By Laura Woodward
After a Maclean’s article surfaced about professors feeling cyberbullied on RateMyProfessors.com — a site allowing students to evaluate their instructors anonymously — The Eyeopener decided to ask Ryerson professors for their opinion about the site’s not-so-nice comments.
“I really try my hardest not to respond to anything on Rate My Prof because what a site like that is going to do is attract people who are highly motivated to comment on your teaching, either adoring you or hating you,” said Lisa Taylor, assistant professor in the school of journalism.
Taylor said the worst thing she ever read on the site “was something about ‘lectures being a joke, I didn’t go to them but I still managed to do fine in the course.'”
A study on post-secondary cyberbullying at Simon Fraser University found that 25 per cent of the 330 faculty members surveyed reported being cyberbullied by students in the past year — 42 per cent of those said the main source of bullying was through RateMyProfessors.com.

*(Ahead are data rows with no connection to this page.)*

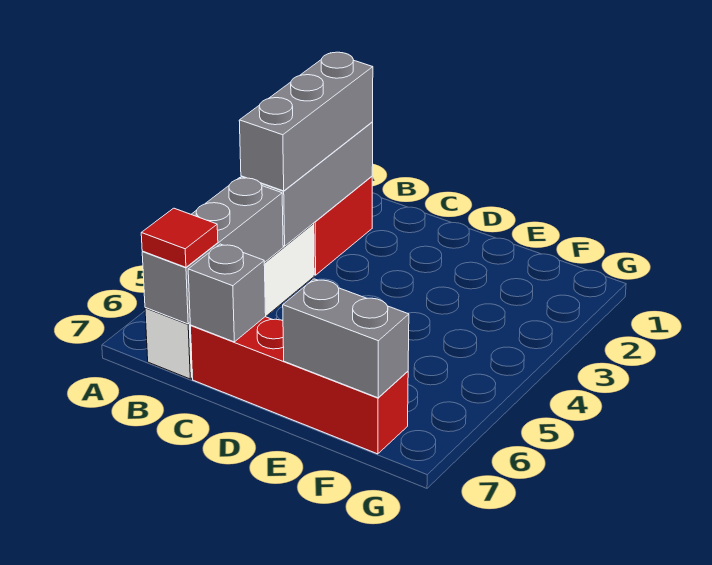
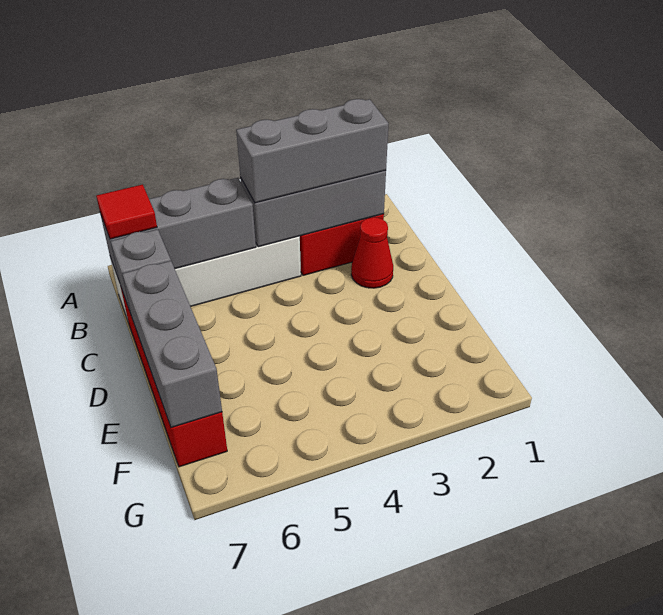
none -> red 1x1 cone [351,217,393,288]
grey 1x2 brick [283,279,409,398] -> grey 1x3 brick [122,261,222,427]

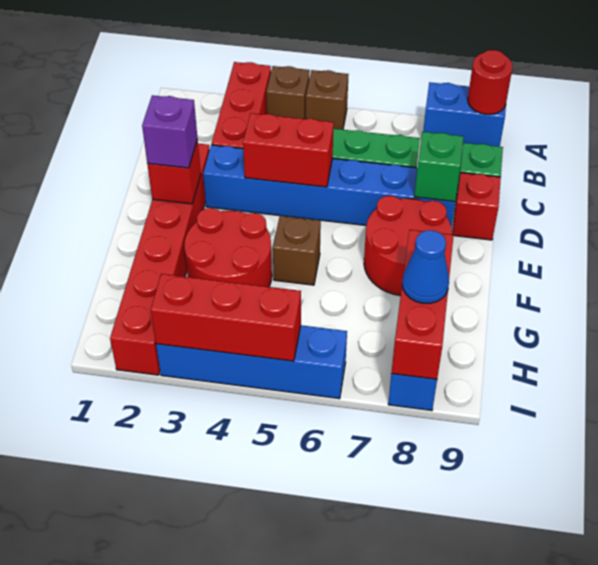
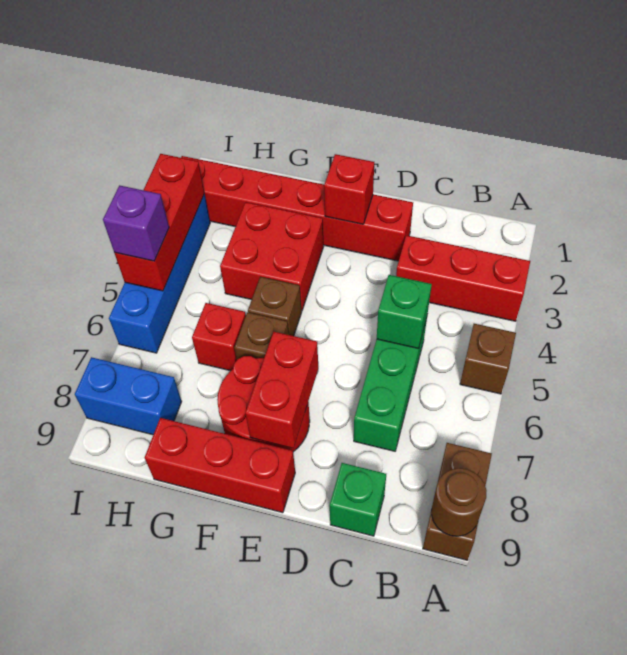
brown 1x1 brick [266,66,310,119] -> brown 1x1 brick moved to [234,312,289,359]
blue 1x2 brick [423,82,506,147] -> brown 1x2 brick [423,443,492,560]
red 1x1 round brick [468,50,513,114] -> brown 1x1 round brick [432,468,487,536]
blue 1x6 brick [203,145,455,227] -> none
red 1x2 brick [243,113,334,187] -> red 1x2 brick moved to [245,331,318,448]
green 1x1 brick [414,132,464,202] -> green 1x1 brick moved to [377,275,432,349]
red 1x1 brick [453,173,501,240] -> red 1x1 brick moved to [192,303,246,371]
purple 1x1 brick [142,95,197,168] -> purple 1x1 brick moved to [103,185,169,261]
red 2x2 round brick [184,208,272,287] -> red 2x2 brick [220,202,323,311]
red 1x3 brick [391,230,454,379] -> red 1x3 brick moved to [145,418,295,513]
blue 1x1 cone [402,230,449,303] -> none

“I’m pretty blunt when it comes to Rate My Prof comments because the main point is to help out other students by being as honest as possible about [a professor’s] teaching,” said Ricky Gomez, a third-year accounting student.
The site’s terms of use state that comments regarding any “profanity, name-calling or vulgar, derogatory remarks” will be taken down.
But comments describing profs as “bitches” and “douchebags” still surface the site.
“I think some students get carried away with their comments, especially when they have nothing to do with the prof’s teaching and are more about what the prof looks like,” said Shayna Richmond, a fourth-year nursing student.
But some profs don’t think the comments are accurate and turn to faculty surveys for a depiction of their teaching.
“From a professor’s point of view, you sometimes feel that it’s not true and you wish you could set the records straight,” said Catherine Beauchemin, an associate professor in the physics department.
“For the most part Rate My Prof just becomes a running joke between profs — one prof will read another prof’s comments and make jokes about it to each other,” said Beauchemin.